▶ [Instruction] Could you restate all of the records exactly, leaving out the pictures?

### Given data

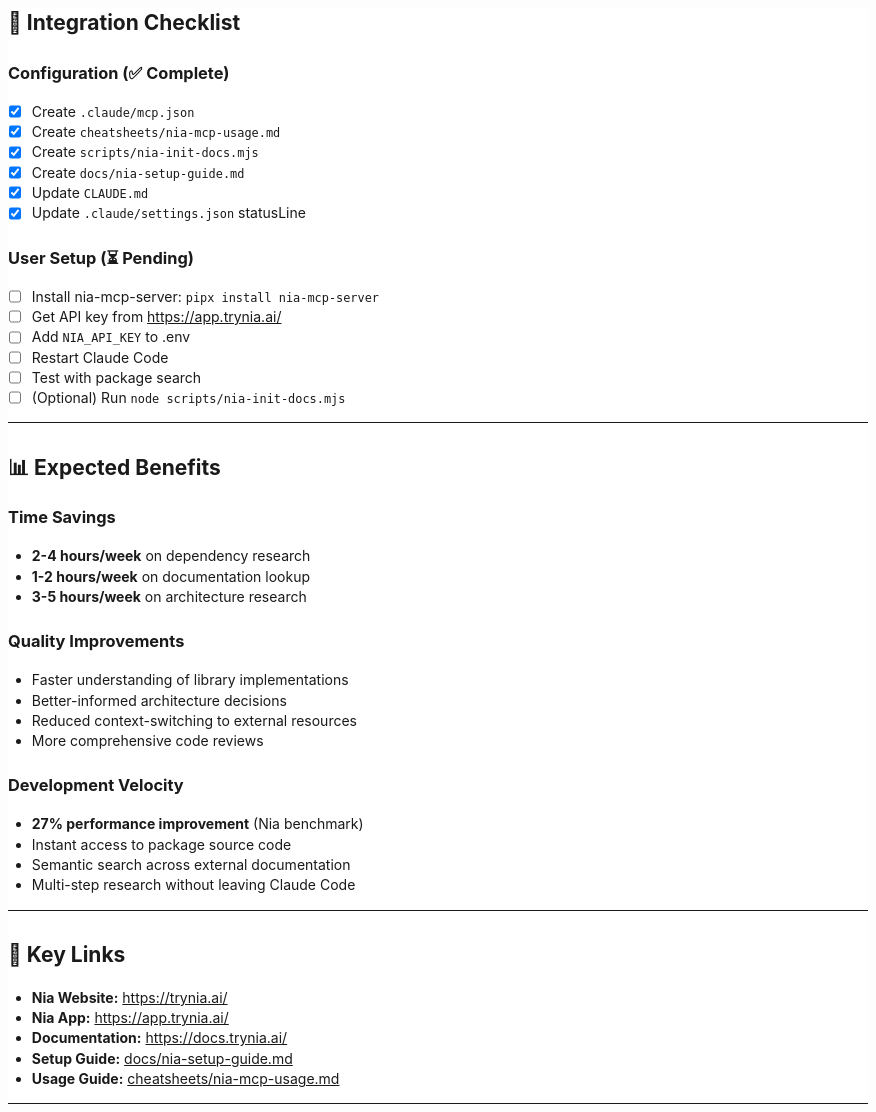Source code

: 
## 🎯 Integration Checklist

### Configuration (✅ Complete)

- [x] Create `.claude/mcp.json`
- [x] Create `cheatsheets/nia-mcp-usage.md`
- [x] Create `scripts/nia-init-docs.mjs`
- [x] Create `docs/nia-setup-guide.md`
- [x] Update `CLAUDE.md`
- [x] Update `.claude/settings.json` statusLine

### User Setup (⏳ Pending)

- [ ] Install nia-mcp-server: `pipx install nia-mcp-server`
- [ ] Get API key from https://app.trynia.ai/
- [ ] Add `NIA_API_KEY` to .env
- [ ] Restart Claude Code
- [ ] Test with package search
- [ ] (Optional) Run `node scripts/nia-init-docs.mjs`

---

## 📊 Expected Benefits

### Time Savings

- **2-4 hours/week** on dependency research
- **1-2 hours/week** on documentation lookup
- **3-5 hours/week** on architecture research

### Quality Improvements

- Faster understanding of library implementations
- Better-informed architecture decisions
- Reduced context-switching to external resources
- More comprehensive code reviews

### Development Velocity

- **27% performance improvement** (Nia benchmark)
- Instant access to package source code
- Semantic search across external documentation
- Multi-step research without leaving Claude Code

---

## 🔗 Key Links

- **Nia Website:** https://trynia.ai/
- **Nia App:** https://app.trynia.ai/
- **Documentation:** https://docs.trynia.ai/
- **Setup Guide:** [docs/nia-setup-guide.md](docs/nia-setup-guide.md)
- **Usage Guide:** [cheatsheets/nia-mcp-usage.md](cheatsheets/nia-mcp-usage.md)

---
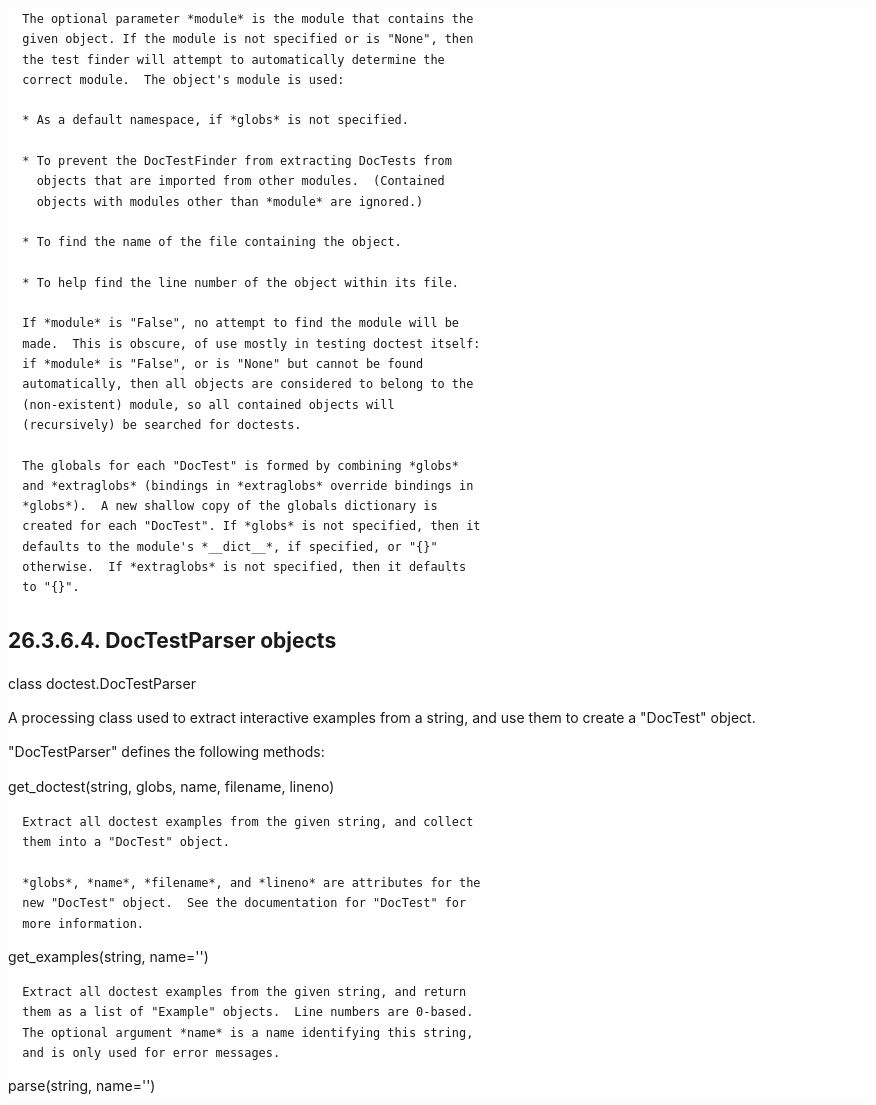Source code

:       The optional parameter *module* is the module that contains the
      given object. If the module is not specified or is "None", then
      the test finder will attempt to automatically determine the
      correct module.  The object's module is used:

      * As a default namespace, if *globs* is not specified.

      * To prevent the DocTestFinder from extracting DocTests from
        objects that are imported from other modules.  (Contained
        objects with modules other than *module* are ignored.)

      * To find the name of the file containing the object.

      * To help find the line number of the object within its file.

      If *module* is "False", no attempt to find the module will be
      made.  This is obscure, of use mostly in testing doctest itself:
      if *module* is "False", or is "None" but cannot be found
      automatically, then all objects are considered to belong to the
      (non-existent) module, so all contained objects will
      (recursively) be searched for doctests.

      The globals for each "DocTest" is formed by combining *globs*
      and *extraglobs* (bindings in *extraglobs* override bindings in
      *globs*).  A new shallow copy of the globals dictionary is
      created for each "DocTest". If *globs* is not specified, then it
      defaults to the module's *__dict__*, if specified, or "{}"
      otherwise.  If *extraglobs* is not specified, then it defaults
      to "{}".


26.3.6.4. DocTestParser objects
-------------------------------

class doctest.DocTestParser

   A processing class used to extract interactive examples from a
   string, and use them to create a "DocTest" object.

   "DocTestParser" defines the following methods:

   get_doctest(string, globs, name, filename, lineno)

      Extract all doctest examples from the given string, and collect
      them into a "DocTest" object.

      *globs*, *name*, *filename*, and *lineno* are attributes for the
      new "DocTest" object.  See the documentation for "DocTest" for
      more information.

   get_examples(string, name='<string>')

      Extract all doctest examples from the given string, and return
      them as a list of "Example" objects.  Line numbers are 0-based.
      The optional argument *name* is a name identifying this string,
      and is only used for error messages.

   parse(string, name='<string>')
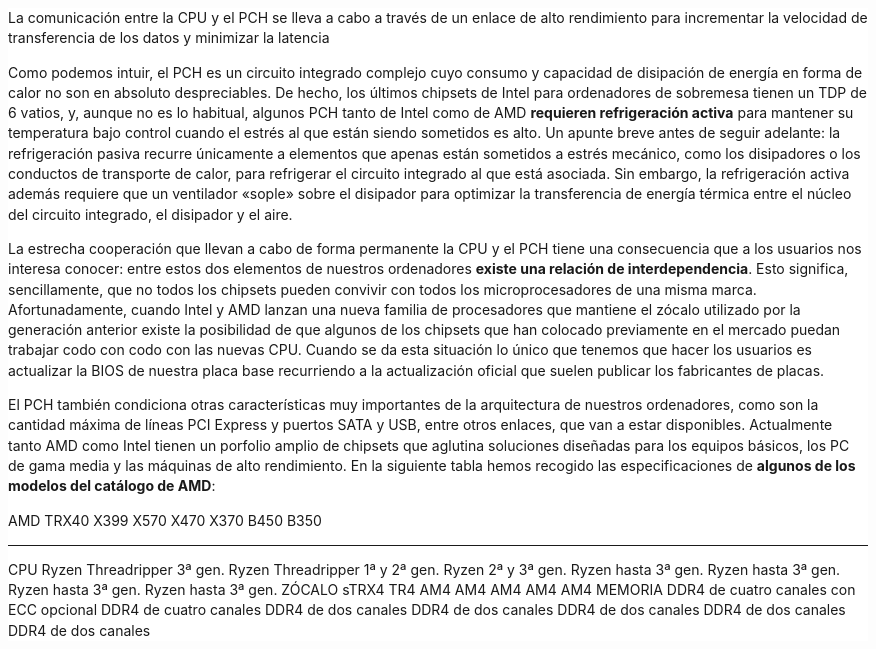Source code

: La comunicación entre la CPU y el PCH se lleva a cabo a través de un
enlace de alto rendimiento para incrementar la velocidad de
transferencia de los datos y minimizar la latencia

Como podemos intuir, el PCH es un circuito integrado complejo cuyo
consumo y capacidad de disipación de energía en forma de calor no son en
absoluto despreciables. De hecho, los últimos chipsets de Intel para
ordenadores de sobremesa tienen un TDP de 6 vatios, y, aunque no es lo
habitual, algunos PCH tanto de Intel como de AMD **requieren
refrigeración activa** para mantener su temperatura bajo control cuando
el estrés al que están siendo sometidos es alto. Un apunte breve antes
de seguir adelante: la refrigeración pasiva recurre únicamente a
elementos que apenas están sometidos a estrés mecánico, como los
disipadores o los conductos de transporte de calor, para refrigerar el
circuito integrado al que está asociada. Sin embargo, la refrigeración
activa además requiere que un ventilador «sople» sobre el disipador para
optimizar la transferencia de energía térmica entre el núcleo del
circuito integrado, el disipador y el aire.

La estrecha cooperación que llevan a cabo de forma permanente la CPU y
el PCH tiene una consecuencia que a los usuarios nos interesa conocer:
entre estos dos elementos de nuestros ordenadores **existe una relación
de interdependencia**. Esto significa, sencillamente, que no todos los
chipsets pueden convivir con todos los microprocesadores de una misma
marca. Afortunadamente, cuando Intel y AMD lanzan una nueva familia de
procesadores que mantiene el zócalo utilizado por la generación anterior
existe la posibilidad de que algunos de los chipsets que han colocado
previamente en el mercado puedan trabajar codo con codo con las nuevas
CPU. Cuando se da esta situación lo único que tenemos que hacer los
usuarios es actualizar la BIOS de nuestra placa base recurriendo a la
actualización oficial que suelen publicar los fabricantes de placas.


El PCH también condiciona otras características muy importantes de la
arquitectura de nuestros ordenadores, como son la cantidad máxima de
líneas PCI Express y puertos SATA y USB, entre otros enlaces, que van a
estar disponibles. Actualmente tanto AMD como Intel tienen un porfolio
amplio de chipsets que aglutina soluciones diseñadas para los equipos
básicos, los PC de gama media y las máquinas de alto rendimiento. En la
siguiente tabla hemos recogido las especificaciones de **algunos de los
modelos del catálogo de AMD**:

  AMD           TRX40                                         X399                                                                   X570                                     X470                                                         X370                                                         B450                                                        B350
  ------------- --------------------------------------------- ---------------------------------------------------------------------- ---------------------------------------- ------------------------------------------------------------ ------------------------------------------------------------ ----------------------------------------------------------- -----------------------------------------------------------
  CPU           Ryzen Threadripper 3ª gen.                    Ryzen Threadripper 1ª y 2ª gen.                                        Ryzen 2ª y 3ª gen.                       Ryzen hasta 3ª gen.                                          Ryzen hasta 3ª gen.                                          Ryzen hasta 3ª gen.                                         Ryzen hasta 3ª gen.
  ZÓCALO        sTRX4                                         TR4                                                                    AM4                                      AM4                                                          AM4                                                          AM4                                                         AM4
  MEMORIA       DDR4 de cuatro canales con ECC opcional       DDR4 de cuatro canales                                                 DDR4 de dos canales                      DDR4 de dos canales                                          DDR4 de dos canales                                          DDR4 de dos canales                                         DDR4 de dos canales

######

▶ [Your response]
Source code

: 
## 🎯 Integration Checklist

### Configuration (✅ Complete)

- [x] Create `.claude/mcp.json`
- [x] Create `cheatsheets/nia-mcp-usage.md`
- [x] Create `scripts/nia-init-docs.mjs`
- [x] Create `docs/nia-setup-guide.md`
- [x] Update `CLAUDE.md`
- [x] Update `.claude/settings.json` statusLine

### User Setup (⏳ Pending)

- [ ] Install nia-mcp-server: `pipx install nia-mcp-server`
- [ ] Get API key from https://app.trynia.ai/
- [ ] Add `NIA_API_KEY` to .env
- [ ] Restart Claude Code
- [ ] Test with package search
- [ ] (Optional) Run `node scripts/nia-init-docs.mjs`

---

## 📊 Expected Benefits

### Time Savings

- **2-4 hours/week** on dependency research
- **1-2 hours/week** on documentation lookup
- **3-5 hours/week** on architecture research

### Quality Improvements

- Faster understanding of library implementations
- Better-informed architecture decisions
- Reduced context-switching to external resources
- More comprehensive code reviews

### Development Velocity

- **27% performance improvement** (Nia benchmark)
- Instant access to package source code
- Semantic search across external documentation
- Multi-step research without leaving Claude Code

---

## 🔗 Key Links

- **Nia Website:** https://trynia.ai/
- **Nia App:** https://app.trynia.ai/
- **Documentation:** https://docs.trynia.ai/
- **Setup Guide:** [docs/nia-setup-guide.md](docs/nia-setup-guide.md)
- **Usage Guide:** [cheatsheets/nia-mcp-usage.md](cheatsheets/nia-mcp-usage.md)

---
Source code

:       The optional parameter *module* is the module that contains the
      given object. If the module is not specified or is "None", then
      the test finder will attempt to automatically determine the
      correct module.  The object's module is used:

      * As a default namespace, if *globs* is not specified.

      * To prevent the DocTestFinder from extracting DocTests from
        objects that are imported from other modules.  (Contained
        objects with modules other than *module* are ignored.)

      * To find the name of the file containing the object.

      * To help find the line number of the object within its file.

      If *module* is "False", no attempt to find the module will be
      made.  This is obscure, of use mostly in testing doctest itself:
      if *module* is "False", or is "None" but cannot be found
      automatically, then all objects are considered to belong to the
      (non-existent) module, so all contained objects will
      (recursively) be searched for doctests.

      The globals for each "DocTest" is formed by combining *globs*
      and *extraglobs* (bindings in *extraglobs* override bindings in
      *globs*).  A new shallow copy of the globals dictionary is
      created for each "DocTest". If *globs* is not specified, then it
      defaults to the module's *__dict__*, if specified, or "{}"
      otherwise.  If *extraglobs* is not specified, then it defaults
      to "{}".


26.3.6.4. DocTestParser objects
-------------------------------

class doctest.DocTestParser

   A processing class used to extract interactive examples from a
   string, and use them to create a "DocTest" object.

   "DocTestParser" defines the following methods:

   get_doctest(string, globs, name, filename, lineno)

      Extract all doctest examples from the given string, and collect
      them into a "DocTest" object.

      *globs*, *name*, *filename*, and *lineno* are attributes for the
      new "DocTest" object.  See the documentation for "DocTest" for
      more information.

   get_examples(string, name='<string>')

      Extract all doctest examples from the given string, and return
      them as a list of "Example" objects.  Line numbers are 0-based.
      The optional argument *name* is a name identifying this string,
      and is only used for error messages.

   parse(string, name='<string>')
Source code

: La comunicación entre la CPU y el PCH se lleva a cabo a través de un
enlace de alto rendimiento para incrementar la velocidad de
transferencia de los datos y minimizar la latencia

Como podemos intuir, el PCH es un circuito integrado complejo cuyo
consumo y capacidad de disipación de energía en forma de calor no son en
absoluto despreciables. De hecho, los últimos chipsets de Intel para
ordenadores de sobremesa tienen un TDP de 6 vatios, y, aunque no es lo
habitual, algunos PCH tanto de Intel como de AMD **requieren
refrigeración activa** para mantener su temperatura bajo control cuando
el estrés al que están siendo sometidos es alto. Un apunte breve antes
de seguir adelante: la refrigeración pasiva recurre únicamente a
elementos que apenas están sometidos a estrés mecánico, como los
disipadores o los conductos de transporte de calor, para refrigerar el
circuito integrado al que está asociada. Sin embargo, la refrigeración
activa además requiere que un ventilador «sople» sobre el disipador para
optimizar la transferencia de energía térmica entre el núcleo del
circuito integrado, el disipador y el aire.

La estrecha cooperación que llevan a cabo de forma permanente la CPU y
el PCH tiene una consecuencia que a los usuarios nos interesa conocer:
entre estos dos elementos de nuestros ordenadores **existe una relación
de interdependencia**. Esto significa, sencillamente, que no todos los
chipsets pueden convivir con todos los microprocesadores de una misma
marca. Afortunadamente, cuando Intel y AMD lanzan una nueva familia de
procesadores que mantiene el zócalo utilizado por la generación anterior
existe la posibilidad de que algunos de los chipsets que han colocado
previamente en el mercado puedan trabajar codo con codo con las nuevas
CPU. Cuando se da esta situación lo único que tenemos que hacer los
usuarios es actualizar la BIOS de nuestra placa base recurriendo a la
actualización oficial que suelen publicar los fabricantes de placas.


El PCH también condiciona otras características muy importantes de la
arquitectura de nuestros ordenadores, como son la cantidad máxima de
líneas PCI Express y puertos SATA y USB, entre otros enlaces, que van a
estar disponibles. Actualmente tanto AMD como Intel tienen un porfolio
amplio de chipsets que aglutina soluciones diseñadas para los equipos
básicos, los PC de gama media y las máquinas de alto rendimiento. En la
siguiente tabla hemos recogido las especificaciones de **algunos de los
modelos del catálogo de AMD**:

  AMD           TRX40                                         X399                                                                   X570                                     X470                                                         X370                                                         B450                                                        B350
  ------------- --------------------------------------------- ---------------------------------------------------------------------- ---------------------------------------- ------------------------------------------------------------ ------------------------------------------------------------ ----------------------------------------------------------- -----------------------------------------------------------
  CPU           Ryzen Threadripper 3ª gen.                    Ryzen Threadripper 1ª y 2ª gen.                                        Ryzen 2ª y 3ª gen.                       Ryzen hasta 3ª gen.                                          Ryzen hasta 3ª gen.                                          Ryzen hasta 3ª gen.                                         Ryzen hasta 3ª gen.
  ZÓCALO        sTRX4                                         TR4                                                                    AM4                                      AM4                                                          AM4                                                          AM4                                                         AM4
  MEMORIA       DDR4 de cuatro canales con ECC opcional       DDR4 de cuatro canales                                                 DDR4 de dos canales                      DDR4 de dos canales                                          DDR4 de dos canales                                          DDR4 de dos canales                                         DDR4 de dos canales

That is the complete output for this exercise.